Distributed ML Engine Experiment
As a follow up, I would like to understand how this can be further adapted in a distributed ML engine experiment - would any of the recommendations above need to change if there were say 2 worker GPUs, 1 master CPU and a parameter server? My understanding is that the distributed training would be data-parallel asynchronous training so that each worker will be independently iterating through the data (and passing gradients asynchronously back to the PS) which suggests to me that no further modifications from the single GPU above would be needed if you train in this way. However, this seems a bit to easy to be true.
MAIN QUESTION:
The 2 codes your placed actually are 2 different parts of the training, Line 282/294 in my options is so called "pre-processing" part, for it's parse raw input data into Tensors, this operations not suitable for GPU accelerating, so it will be sufficient if allocated on CPU.
Line 152/152 is part of the training model for it's processing the raw feature into different type of features.

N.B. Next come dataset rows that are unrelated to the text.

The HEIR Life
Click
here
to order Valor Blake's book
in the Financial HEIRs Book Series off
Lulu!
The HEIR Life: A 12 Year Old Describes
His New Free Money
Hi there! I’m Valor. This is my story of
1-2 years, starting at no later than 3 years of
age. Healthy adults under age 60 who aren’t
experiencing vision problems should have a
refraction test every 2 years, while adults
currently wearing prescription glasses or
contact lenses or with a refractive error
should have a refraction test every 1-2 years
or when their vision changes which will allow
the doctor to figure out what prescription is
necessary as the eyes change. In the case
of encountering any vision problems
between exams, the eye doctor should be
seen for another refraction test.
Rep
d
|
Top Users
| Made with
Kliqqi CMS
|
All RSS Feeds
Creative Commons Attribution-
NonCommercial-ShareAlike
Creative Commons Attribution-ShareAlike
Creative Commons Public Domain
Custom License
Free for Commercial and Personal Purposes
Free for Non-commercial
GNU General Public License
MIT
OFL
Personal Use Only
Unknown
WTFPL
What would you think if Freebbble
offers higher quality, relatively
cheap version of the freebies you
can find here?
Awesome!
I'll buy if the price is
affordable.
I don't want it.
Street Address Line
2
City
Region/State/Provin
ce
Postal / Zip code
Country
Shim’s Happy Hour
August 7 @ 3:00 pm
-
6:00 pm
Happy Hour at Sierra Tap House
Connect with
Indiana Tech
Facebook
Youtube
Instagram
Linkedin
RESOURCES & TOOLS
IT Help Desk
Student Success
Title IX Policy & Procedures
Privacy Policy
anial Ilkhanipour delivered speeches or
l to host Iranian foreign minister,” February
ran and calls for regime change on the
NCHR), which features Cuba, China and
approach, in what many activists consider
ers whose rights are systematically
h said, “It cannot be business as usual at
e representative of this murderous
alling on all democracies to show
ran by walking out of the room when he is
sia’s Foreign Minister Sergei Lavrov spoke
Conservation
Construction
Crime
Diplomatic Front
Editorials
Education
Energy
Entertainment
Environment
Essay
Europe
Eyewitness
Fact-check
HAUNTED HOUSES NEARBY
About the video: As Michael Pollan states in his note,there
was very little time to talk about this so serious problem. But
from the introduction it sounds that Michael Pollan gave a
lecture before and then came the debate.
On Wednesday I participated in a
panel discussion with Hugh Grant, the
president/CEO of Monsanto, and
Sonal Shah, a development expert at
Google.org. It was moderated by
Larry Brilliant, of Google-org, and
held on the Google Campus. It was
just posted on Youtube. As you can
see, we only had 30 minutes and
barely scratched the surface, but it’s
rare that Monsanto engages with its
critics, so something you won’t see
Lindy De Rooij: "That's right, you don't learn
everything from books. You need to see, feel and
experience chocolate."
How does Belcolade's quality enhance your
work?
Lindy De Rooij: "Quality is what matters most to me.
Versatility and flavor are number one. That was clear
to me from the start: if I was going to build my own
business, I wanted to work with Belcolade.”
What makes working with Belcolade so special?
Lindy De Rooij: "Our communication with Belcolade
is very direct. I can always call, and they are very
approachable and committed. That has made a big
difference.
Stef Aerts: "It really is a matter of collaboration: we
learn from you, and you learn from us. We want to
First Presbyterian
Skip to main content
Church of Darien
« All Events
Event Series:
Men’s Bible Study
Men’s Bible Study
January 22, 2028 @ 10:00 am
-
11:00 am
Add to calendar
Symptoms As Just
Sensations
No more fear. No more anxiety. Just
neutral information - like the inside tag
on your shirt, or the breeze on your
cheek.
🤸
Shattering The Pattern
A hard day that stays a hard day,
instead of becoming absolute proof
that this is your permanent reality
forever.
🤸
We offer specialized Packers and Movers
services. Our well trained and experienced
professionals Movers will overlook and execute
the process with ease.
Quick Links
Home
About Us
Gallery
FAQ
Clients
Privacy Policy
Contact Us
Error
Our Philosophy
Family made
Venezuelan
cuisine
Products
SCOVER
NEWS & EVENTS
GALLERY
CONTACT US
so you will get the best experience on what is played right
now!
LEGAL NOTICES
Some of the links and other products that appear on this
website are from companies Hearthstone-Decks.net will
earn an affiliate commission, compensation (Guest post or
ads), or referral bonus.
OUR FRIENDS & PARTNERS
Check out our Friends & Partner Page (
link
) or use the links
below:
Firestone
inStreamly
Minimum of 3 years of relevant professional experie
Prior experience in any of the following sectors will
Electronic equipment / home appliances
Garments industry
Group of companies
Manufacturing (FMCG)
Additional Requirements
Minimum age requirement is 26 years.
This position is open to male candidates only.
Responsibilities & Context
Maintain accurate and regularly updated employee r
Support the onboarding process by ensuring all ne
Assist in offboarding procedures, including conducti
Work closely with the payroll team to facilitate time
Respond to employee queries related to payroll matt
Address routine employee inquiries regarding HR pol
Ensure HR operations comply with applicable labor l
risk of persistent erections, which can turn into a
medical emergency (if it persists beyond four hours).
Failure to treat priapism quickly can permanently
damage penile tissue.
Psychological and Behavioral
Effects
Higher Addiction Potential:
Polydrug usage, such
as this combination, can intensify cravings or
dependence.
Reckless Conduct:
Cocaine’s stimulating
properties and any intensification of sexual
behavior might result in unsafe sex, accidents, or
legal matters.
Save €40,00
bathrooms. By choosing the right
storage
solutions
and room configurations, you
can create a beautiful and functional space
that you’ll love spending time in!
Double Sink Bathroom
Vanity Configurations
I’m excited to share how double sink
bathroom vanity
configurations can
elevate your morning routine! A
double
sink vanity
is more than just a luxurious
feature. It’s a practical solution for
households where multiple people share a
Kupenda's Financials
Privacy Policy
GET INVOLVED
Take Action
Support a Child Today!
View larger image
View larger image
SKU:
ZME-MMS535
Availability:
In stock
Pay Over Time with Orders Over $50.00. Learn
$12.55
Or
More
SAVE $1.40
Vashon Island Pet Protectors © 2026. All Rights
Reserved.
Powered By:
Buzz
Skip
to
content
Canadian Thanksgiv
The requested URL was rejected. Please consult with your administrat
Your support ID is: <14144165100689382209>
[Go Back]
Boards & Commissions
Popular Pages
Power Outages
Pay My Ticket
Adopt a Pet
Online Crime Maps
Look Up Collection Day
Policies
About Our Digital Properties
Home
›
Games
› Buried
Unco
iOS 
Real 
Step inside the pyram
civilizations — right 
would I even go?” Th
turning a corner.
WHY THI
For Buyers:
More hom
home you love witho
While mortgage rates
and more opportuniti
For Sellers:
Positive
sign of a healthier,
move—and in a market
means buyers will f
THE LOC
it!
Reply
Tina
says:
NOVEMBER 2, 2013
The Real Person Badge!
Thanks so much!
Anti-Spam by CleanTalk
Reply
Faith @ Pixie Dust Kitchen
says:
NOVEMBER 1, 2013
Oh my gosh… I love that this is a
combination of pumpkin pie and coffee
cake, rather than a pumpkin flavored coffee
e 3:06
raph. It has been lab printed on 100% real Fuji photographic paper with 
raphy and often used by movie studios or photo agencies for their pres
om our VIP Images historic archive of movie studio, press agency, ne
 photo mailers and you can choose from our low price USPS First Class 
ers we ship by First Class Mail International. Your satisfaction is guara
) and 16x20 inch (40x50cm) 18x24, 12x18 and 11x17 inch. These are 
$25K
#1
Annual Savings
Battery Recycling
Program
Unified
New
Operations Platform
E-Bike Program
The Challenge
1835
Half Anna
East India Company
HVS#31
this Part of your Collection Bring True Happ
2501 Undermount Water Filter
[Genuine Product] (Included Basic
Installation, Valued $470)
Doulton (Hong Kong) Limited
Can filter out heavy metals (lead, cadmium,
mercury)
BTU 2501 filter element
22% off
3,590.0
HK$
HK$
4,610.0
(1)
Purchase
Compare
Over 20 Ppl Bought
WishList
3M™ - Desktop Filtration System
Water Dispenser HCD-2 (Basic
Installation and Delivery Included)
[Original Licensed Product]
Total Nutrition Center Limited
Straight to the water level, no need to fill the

'cpu:0' means the operations of this section will be allocated on CPU, but not bind to specified core. The operations allocated on CPU will run in multi-threads and use multi-cores.
If your running machine has GPUs, the TensorFlow will prefer allocating the operations on GPUs if the device is not specified.
The previous answer accurately describes device placement. Allow me to provide an answer to the questions about distributed TF.
The first thing to note is that, whenever possible, prefer a single machine with lots of GPUs to multiple machines with single GPUs. The bandwidth to parameters in RAM on the same machine (or even better, on the GPUs themselves) is orders of magnitude faster than going over the network.
That said, there are times where you'll want distributed training, including remote parameter servers. In that case, you would not necessarily need to change anything in your code from the single machine setup.